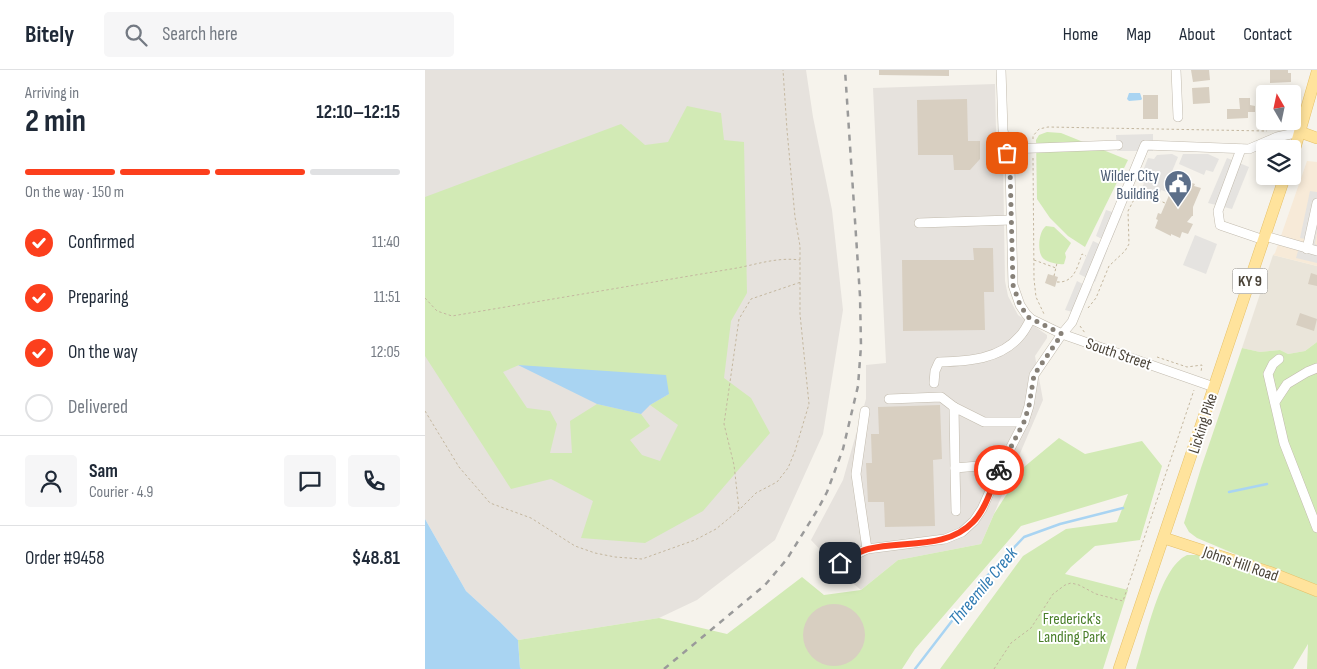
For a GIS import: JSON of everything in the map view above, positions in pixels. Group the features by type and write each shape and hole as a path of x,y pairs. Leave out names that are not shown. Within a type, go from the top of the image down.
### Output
{"main road":[{"path":"1298,140 1317,72"},
{"path":"1300,132 1317,138"},
{"name":"Licking Pike","path":"1119,669 1282,185"},
{"name":"Johns Hill Road","path":"1164,538 1272,574 1317,592"}],"street":[{"path":"934,383 935,371 939,362 977,360 993,354 1017,340 1031,320 1020,305 1013,285 1010,168 1003,130 1001,70"},
{"path":"1177,70 1178,117"},
{"path":"827,570 867,549 945,539 962,532 975,521 1024,422 1029,406 1034,375 1072,322 1145,145 1249,149 1277,137 1300,132"},
{"path":"1006,149 1118,145"},
{"path":"1241,148 1218,211 1220,225 1317,251"},
{"path":"1307,249 1317,203"},
{"path":"919,223 1011,220"},
{"name":"South Street","path":"1031,320 1065,330 1215,387"},
{"path":"1279,359 1273,364 1268,374 1284,444 1317,528"},
{"path":"1275,402 1287,384 1317,368"},
{"path":"889,400 941,397 954,407 984,422 1024,422"},
{"path":"954,407 956,511"},
{"path":"865,411 856,474 867,549"},
{"path":"955,468 1002,464"}],"path":[{"path":"425,412 459,467 490,503 531,518 575,546 595,553 642,559 695,540 716,528 739,510 755,493 777,482 788,468 795,451 809,404 800,314 800,246 795,217 783,70"},
{"path":"1046,318 1035,297 1033,136 1039,129 1047,127 1275,132"},
{"path":"1128,187 1165,203"},
{"path":"1085,311 1096,298 1109,266 1129,244 1128,212 1138,192"},
{"path":"1057,282 1069,280 1074,275 1082,254 1085,256"},
{"path":"425,298 437,312 452,316 769,261 800,260"},
{"path":"1034,260 1056,268"},
{"path":"1053,276 1057,263"},
{"path":"739,510 734,465 724,424 739,320 751,299 801,282"},
{"path":"1065,330 1085,333 1079,325 1079,321"},
{"path":"1150,355 1187,367 1202,365 1203,367"},
{"path":"994,669 1011,643 1031,628 1053,594 1065,585 1071,583 1079,585 1096,594 1123,601 1193,392"}],"shaded area":[{"path":"425,70 806,70 813,117 832,210 843,310 823,434 775,540 697,600 659,618 518,640 466,591 425,519"},
{"path":"995,84 996,132 1003,160 1005,281 1008,296 1018,315 1047,335 1035,356 1043,400 981,544 898,560 861,590 811,540 843,480 866,399 866,365 886,363 873,88"},
{"path":"1153,134 1153,151 1117,151 1116,135"},
{"path":"1172,154 1178,157 1168,181 1171,182 1167,192 1161,190 1159,196 1141,190 1144,183 1139,181 1148,158 1154,159 1157,155"},
{"path":"1183,154 1208,154 1219,159 1213,172 1206,170 1204,175 1179,164"},
{"path":"1227,158 1249,167 1232,209 1208,203"},
{"path":"1307,161 1317,162 1317,266 1273,255 1299,185 1301,185 1301,178"},
{"path":"1310,191 1317,192 1315,244 1317,245 1317,263 1296,258 1300,244 1305,242 1305,239 1300,238"},
{"path":"1106,210 1122,215 1110,243 1096,236"},
{"path":"1195,235 1217,244 1206,274 1183,265"},
{"path":"1093,241 1108,248 1095,282 1079,274"},
{"path":"1273,255 1317,266 1317,342 1305,351 1288,354 1280,350 1260,352 1242,348"},
{"path":"1077,281 1092,289 1080,314 1065,310"}],"green space":[{"path":"687,106 721,113 724,140 744,142 747,293 731,321 724,378 751,398 770,433 703,511 645,543 581,538 593,501 551,479 511,489 425,356 425,197 621,124 645,145 668,142","holes":["519,365 669,394 650,405 678,425 660,461 642,455 630,440 650,426 641,414 597,404 570,421 572,453 550,453 557,424 550,411 527,408 503,372"]},
{"path":"1047,132 1061,133 1128,160 1085,247 1068,236 1050,218 1037,199 1036,140 1039,135"},
{"path":"1046,226 1054,227 1071,243 1065,253 1064,264 1052,263 1040,254 1039,240"},
{"path":"1317,342 1317,585 1266,567 1197,538 1189,532 1184,523 1242,348 1260,352 1280,350 1288,354 1305,351"},
{"name":"Frederick's Landing Park","path":"1059,438 1085,454 1142,441 1162,466 1140,540 1095,546 1065,574 1128,590 1103,669 940,669 1023,556 1066,529 1117,522 1128,494 1021,526 915,649 902,669 520,668 518,640 659,618 727,634 802,577 824,595 861,590 898,560 981,544 994,514 1024,467"},
{"path":"1187,555 1198,555 1297,588 1317,597 1317,669 1307,669 1308,644 1293,669 1136,669 1161,589 1177,562"}],"water":[{"path":"1129,93 1140,93 1142,99 1129,101 1127,99"},
{"path":"518,365 666,375 669,394 650,405 641,414 597,404"},
{"path":"425,519 466,591 518,640 520,668 522,669 425,669"}],"building":[{"path":"879,70 949,70 949,76 879,75"},
{"path":"1191,70 1209,70 1210,80 1193,82"},
{"path":"1270,70 1288,70 1288,73 1291,73 1291,82 1270,83"},
{"path":"1209,87 1210,103 1193,104 1192,88"},
{"path":"1143,95 1158,95 1158,119 1143,119"},
{"path":"1239,98 1250,98 1250,105 1255,106 1255,112 1248,112 1248,118 1227,119 1227,109 1240,109"},
{"path":"967,99 968,141 980,141 980,159 970,170 954,170 953,155 918,155 917,100"},
{"name":"Wilder City Building","path":"1176,178 1201,188 1193,207 1193,216 1187,222 1193,224 1188,234 1182,232 1180,238 1155,228 1158,213 1161,214 1170,193 1167,192 1171,182 1174,183"},
{"path":"973,248 993,248 994,292 984,292 985,330 903,331 902,260 974,260"},
{"path":"1311,273 1317,275 1317,286 1308,284"},
{"path":"1048,274 1058,277 1055,287 1045,283"},
{"path":"1300,313 1317,319 1314,331 1296,325"},
{"path":"940,405 942,459 933,460 935,526 885,527 884,502 868,502 866,463 872,463 871,434 879,434 878,407"},
{"path":"834,604 851,609 856,613 860,618 865,635 860,652 856,657 851,661 834,666 817,661 812,657 808,652 803,635 808,618 812,613 817,609"}],"waterway":[{"name":"Threemile Creek","path":"1229,492 1267,484"},
{"name":"Threemile Creek","path":"915,669 985,578 1024,537 1060,524 1123,508"}],"railway":[{"path":"664,669 765,585 787,559 827,492 843,449 858,386 861,346 860,296 845,70"}],"way so far":[{"path":"999,470 1024,422 1029,406 1034,375 1062,334 1031,320 1016,296 1013,285 1010,168 1007,153"}],"place":[{"name":"Wilder City Building","path":"1178,208"}],"route":[{"path":"840,563 867,549 929,542 945,539 962,532 975,521 999,470"}]}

### WORK INSTRUCTIONS
Your answer must be the entries repeated exactly, with no pictures.

### ANSWER SECTION
For a GIS import: JSON of everything in the map view above, positions in pixels. Group the features by type and write each shape and hole as a path of x,y pairs. Leave out names that are not shown. Within a type, go from the top of the image down.
### Output
{"main road":[{"path":"1298,140 1317,72"},
{"path":"1300,132 1317,138"},
{"name":"Licking Pike","path":"1119,669 1282,185"},
{"name":"Johns Hill Road","path":"1164,538 1272,574 1317,592"}],"street":[{"path":"934,383 935,371 939,362 977,360 993,354 1017,340 1031,320 1020,305 1013,285 1010,168 1003,130 1001,70"},
{"path":"1177,70 1178,117"},
{"path":"827,570 867,549 945,539 962,532 975,521 1024,422 1029,406 1034,375 1072,322 1145,145 1249,149 1277,137 1300,132"},
{"path":"1006,149 1118,145"},
{"path":"1241,148 1218,211 1220,225 1317,251"},
{"path":"1307,249 1317,203"},
{"path":"919,223 1011,220"},
{"name":"South Street","path":"1031,320 1065,330 1215,387"},
{"path":"1279,359 1273,364 1268,374 1284,444 1317,528"},
{"path":"1275,402 1287,384 1317,368"},
{"path":"889,400 941,397 954,407 984,422 1024,422"},
{"path":"954,407 956,511"},
{"path":"865,411 856,474 867,549"},
{"path":"955,468 1002,464"}],"path":[{"path":"425,412 459,467 490,503 531,518 575,546 595,553 642,559 695,540 716,528 739,510 755,493 777,482 788,468 795,451 809,404 800,314 800,246 795,217 783,70"},
{"path":"1046,318 1035,297 1033,136 1039,129 1047,127 1275,132"},
{"path":"1128,187 1165,203"},
{"path":"1085,311 1096,298 1109,266 1129,244 1128,212 1138,192"},
{"path":"1057,282 1069,280 1074,275 1082,254 1085,256"},
{"path":"425,298 437,312 452,316 769,261 800,260"},
{"path":"1034,260 1056,268"},
{"path":"1053,276 1057,263"},
{"path":"739,510 734,465 724,424 739,320 751,299 801,282"},
{"path":"1065,330 1085,333 1079,325 1079,321"},
{"path":"1150,355 1187,367 1202,365 1203,367"},
{"path":"994,669 1011,643 1031,628 1053,594 1065,585 1071,583 1079,585 1096,594 1123,601 1193,392"}],"shaded area":[{"path":"425,70 806,70 813,117 832,210 843,310 823,434 775,540 697,600 659,618 518,640 466,591 425,519"},
{"path":"995,84 996,132 1003,160 1005,281 1008,296 1018,315 1047,335 1035,356 1043,400 981,544 898,560 861,590 811,540 843,480 866,399 866,365 886,363 873,88"},
{"path":"1153,134 1153,151 1117,151 1116,135"},
{"path":"1172,154 1178,157 1168,181 1171,182 1167,192 1161,190 1159,196 1141,190 1144,183 1139,181 1148,158 1154,159 1157,155"},
{"path":"1183,154 1208,154 1219,159 1213,172 1206,170 1204,175 1179,164"},
{"path":"1227,158 1249,167 1232,209 1208,203"},
{"path":"1307,161 1317,162 1317,266 1273,255 1299,185 1301,185 1301,178"},
{"path":"1310,191 1317,192 1315,244 1317,245 1317,263 1296,258 1300,244 1305,242 1305,239 1300,238"},
{"path":"1106,210 1122,215 1110,243 1096,236"},
{"path":"1195,235 1217,244 1206,274 1183,265"},
{"path":"1093,241 1108,248 1095,282 1079,274"},
{"path":"1273,255 1317,266 1317,342 1305,351 1288,354 1280,350 1260,352 1242,348"},
{"path":"1077,281 1092,289 1080,314 1065,310"}],"green space":[{"path":"687,106 721,113 724,140 744,142 747,293 731,321 724,378 751,398 770,433 703,511 645,543 581,538 593,501 551,479 511,489 425,356 425,197 621,124 645,145 668,142","holes":["519,365 669,394 650,405 678,425 660,461 642,455 630,440 650,426 641,414 597,404 570,421 572,453 550,453 557,424 550,411 527,408 503,372"]},
{"path":"1047,132 1061,133 1128,160 1085,247 1068,236 1050,218 1037,199 1036,140 1039,135"},
{"path":"1046,226 1054,227 1071,243 1065,253 1064,264 1052,263 1040,254 1039,240"},
{"path":"1317,342 1317,585 1266,567 1197,538 1189,532 1184,523 1242,348 1260,352 1280,350 1288,354 1305,351"},
{"name":"Frederick's Landing Park","path":"1059,438 1085,454 1142,441 1162,466 1140,540 1095,546 1065,574 1128,590 1103,669 940,669 1023,556 1066,529 1117,522 1128,494 1021,526 915,649 902,669 520,668 518,640 659,618 727,634 802,577 824,595 861,590 898,560 981,544 994,514 1024,467"},
{"path":"1187,555 1198,555 1297,588 1317,597 1317,669 1307,669 1308,644 1293,669 1136,669 1161,589 1177,562"}],"water":[{"path":"1129,93 1140,93 1142,99 1129,101 1127,99"},
{"path":"518,365 666,375 669,394 650,405 641,414 597,404"},
{"path":"425,519 466,591 518,640 520,668 522,669 425,669"}],"building":[{"path":"879,70 949,70 949,76 879,75"},
{"path":"1191,70 1209,70 1210,80 1193,82"},
{"path":"1270,70 1288,70 1288,73 1291,73 1291,82 1270,83"},
{"path":"1209,87 1210,103 1193,104 1192,88"},
{"path":"1143,95 1158,95 1158,119 1143,119"},
{"path":"1239,98 1250,98 1250,105 1255,106 1255,112 1248,112 1248,118 1227,119 1227,109 1240,109"},
{"path":"967,99 968,141 980,141 980,159 970,170 954,170 953,155 918,155 917,100"},
{"name":"Wilder City Building","path":"1176,178 1201,188 1193,207 1193,216 1187,222 1193,224 1188,234 1182,232 1180,238 1155,228 1158,213 1161,214 1170,193 1167,192 1171,182 1174,183"},
{"path":"973,248 993,248 994,292 984,292 985,330 903,331 902,260 974,260"},
{"path":"1311,273 1317,275 1317,286 1308,284"},
{"path":"1048,274 1058,277 1055,287 1045,283"},
{"path":"1300,313 1317,319 1314,331 1296,325"},
{"path":"940,405 942,459 933,460 935,526 885,527 884,502 868,502 866,463 872,463 871,434 879,434 878,407"},
{"path":"834,604 851,609 856,613 860,618 865,635 860,652 856,657 851,661 834,666 817,661 812,657 808,652 803,635 808,618 812,613 817,609"}],"waterway":[{"name":"Threemile Creek","path":"1229,492 1267,484"},
{"name":"Threemile Creek","path":"915,669 985,578 1024,537 1060,524 1123,508"}],"railway":[{"path":"664,669 765,585 787,559 827,492 843,449 858,386 861,346 860,296 845,70"}],"way so far":[{"path":"999,470 1024,422 1029,406 1034,375 1062,334 1031,320 1016,296 1013,285 1010,168 1007,153"}],"place":[{"name":"Wilder City Building","path":"1178,208"}],"route":[{"path":"840,563 867,549 929,542 945,539 962,532 975,521 999,470"}]}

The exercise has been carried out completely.